▶ _REQUIRED ACTION_
The records below need to be repeated exactly, with every picture left out.

(Stored records)
++++++++++++++++++++

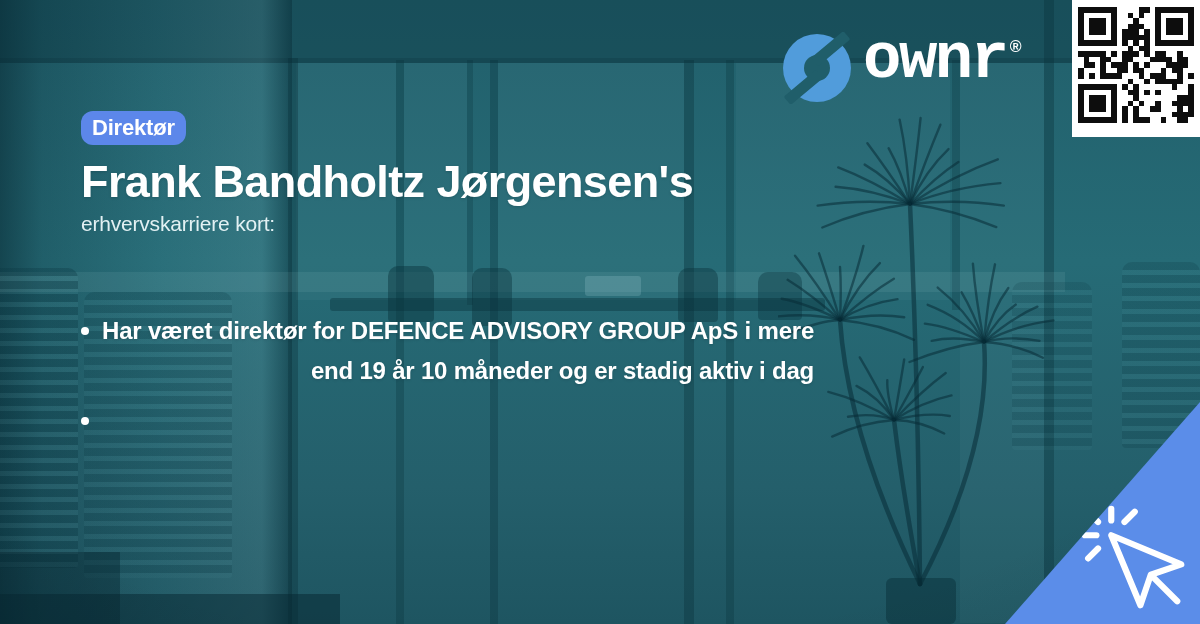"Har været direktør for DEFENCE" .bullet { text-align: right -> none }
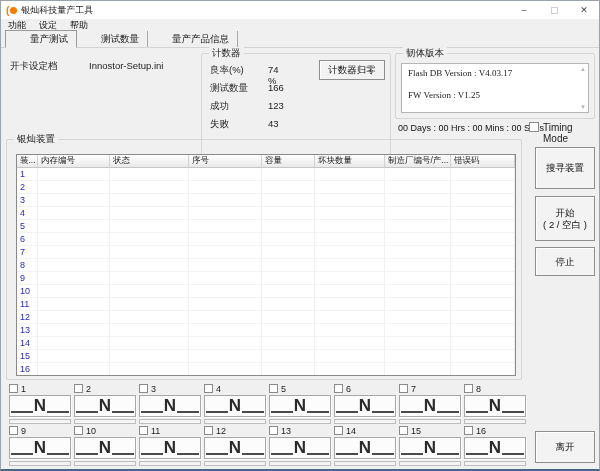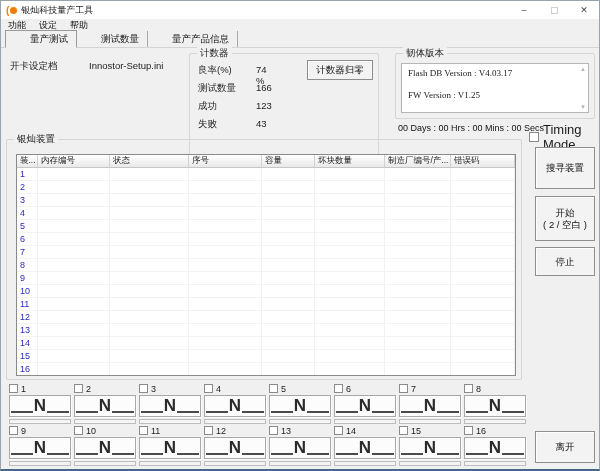"计数器" div.groupbox { left: 188px -> 200px }
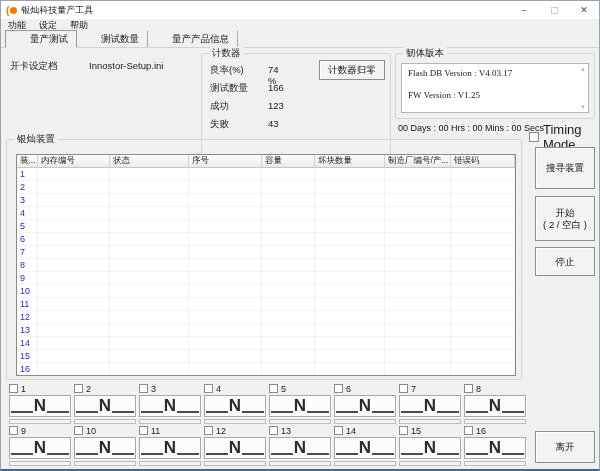"Timing Mode" .timing { align-items: center -> flex-start; font-size: 13px -> 10px }
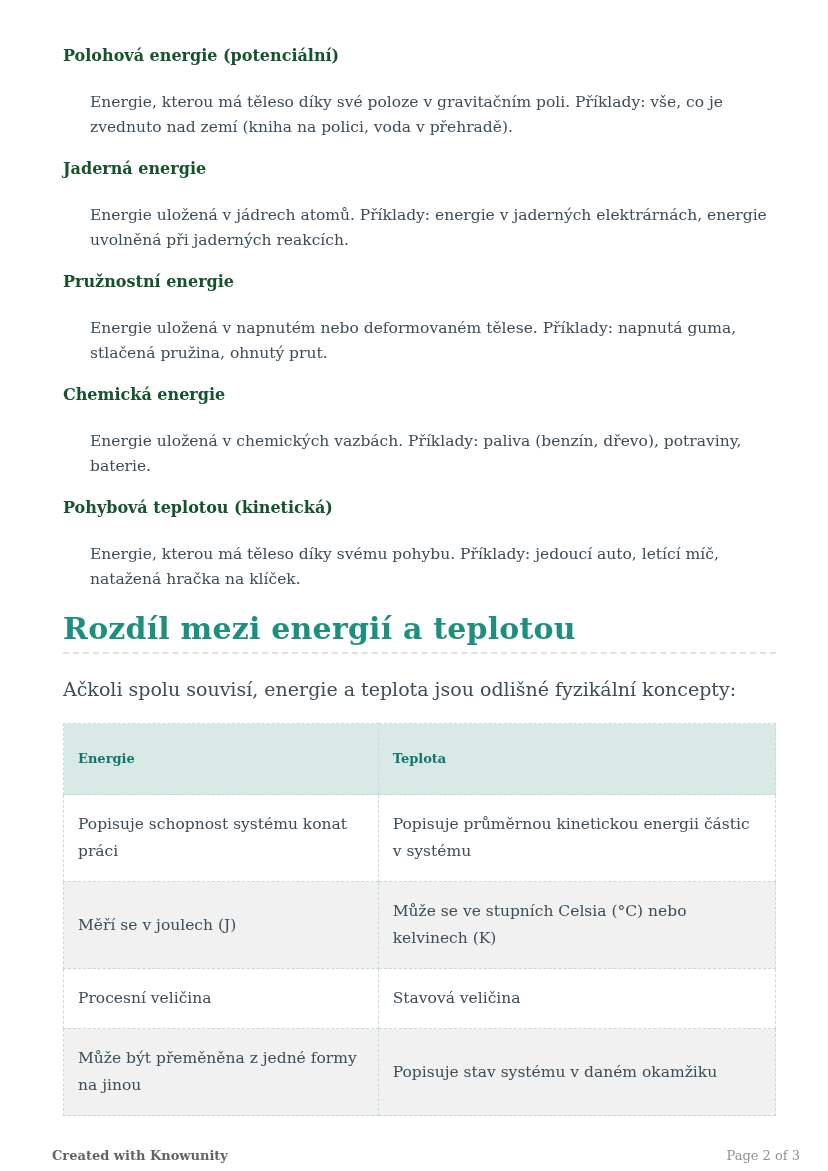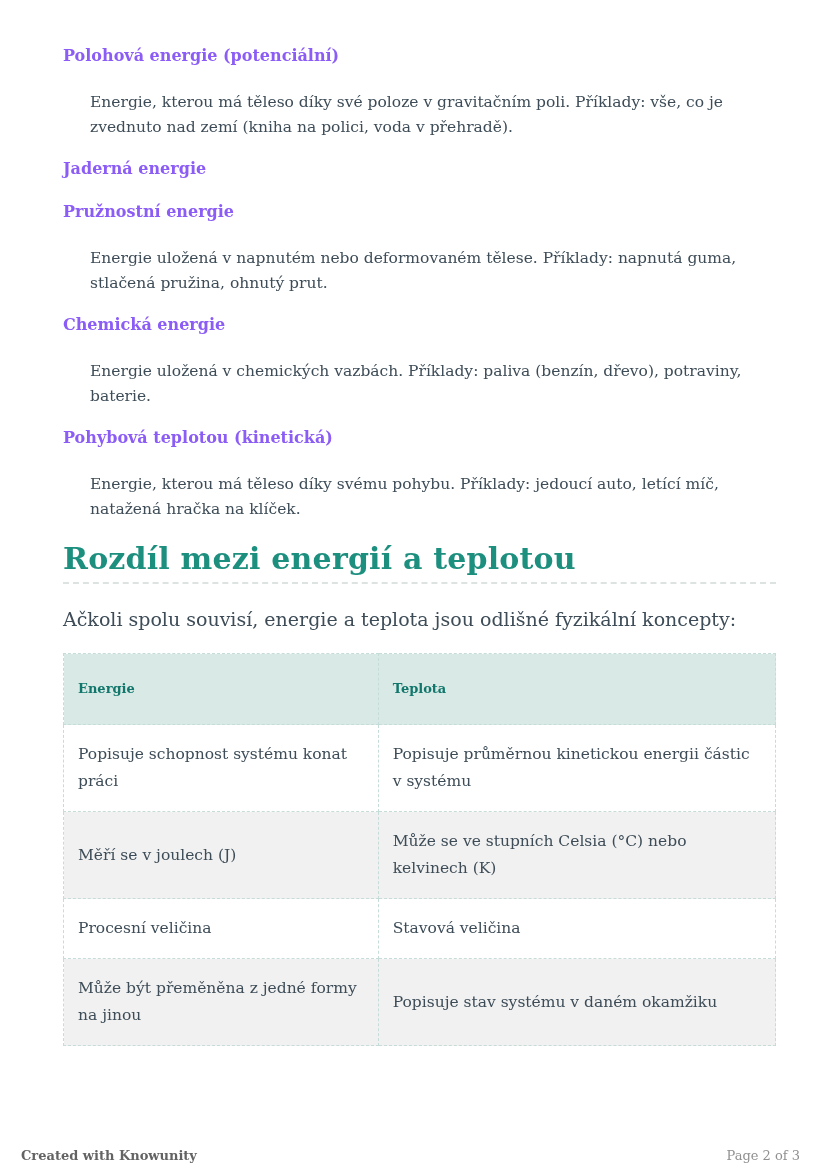"Polohová energie (potenciální)" .sub-heading { color: #8b5cf6 -> #14532d }
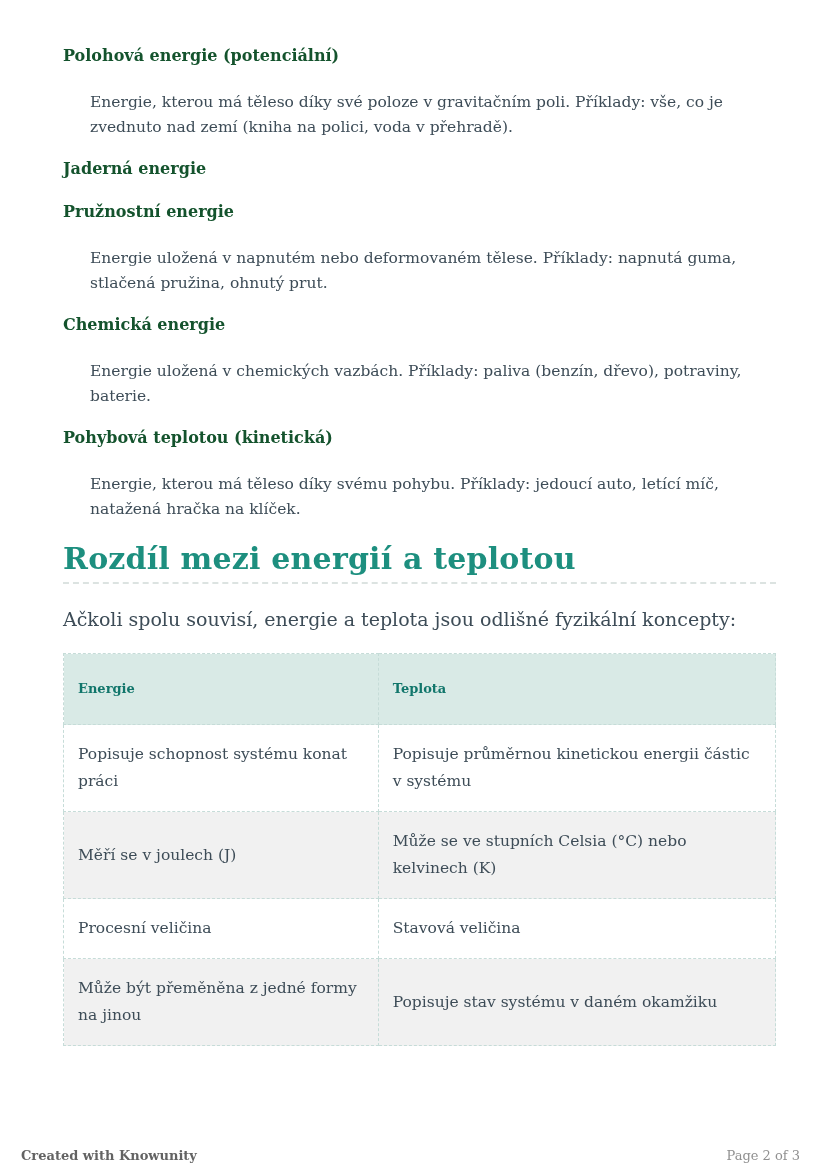"Energie uložená v jádrech atomů." p.body-par { html: none -> <p>Energie uložená v jádrech atomů. Příklady: energie v jaderných elektrárnách, energie uvolněná při jaderných reakcích.</p> }
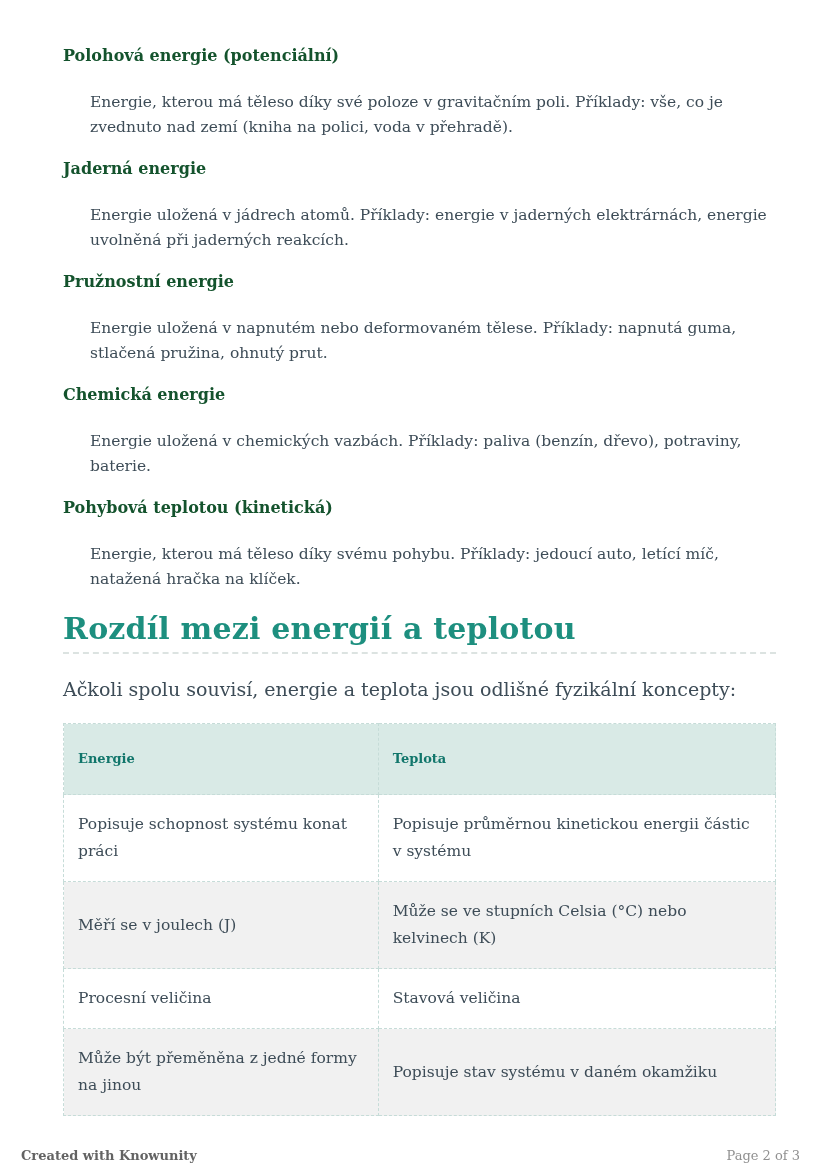"Created with Knowunity" .footer { padding: 0 28px 0 21px -> 0 28px 0 52px }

++++++++++++++++++++

▶ _TASK RESPONSE_
"Har været direktør for DEFENCE" .bullet { text-align: right -> none }
"计数器" div.groupbox { left: 188px -> 200px }
"Timing Mode" .timing { align-items: center -> flex-start; font-size: 13px -> 10px }
"Polohová energie (potenciální)" .sub-heading { color: #8b5cf6 -> #14532d }
"Energie uložená v jádrech atomů." p.body-par { html: none -> <p>Energie uložená v jádrech atomů. Příklady: energie v jaderných elektrárnách, energie uvolněná při jaderných reakcích.</p> }
"Created with Knowunity" .footer { padding: 0 28px 0 21px -> 0 28px 0 52px }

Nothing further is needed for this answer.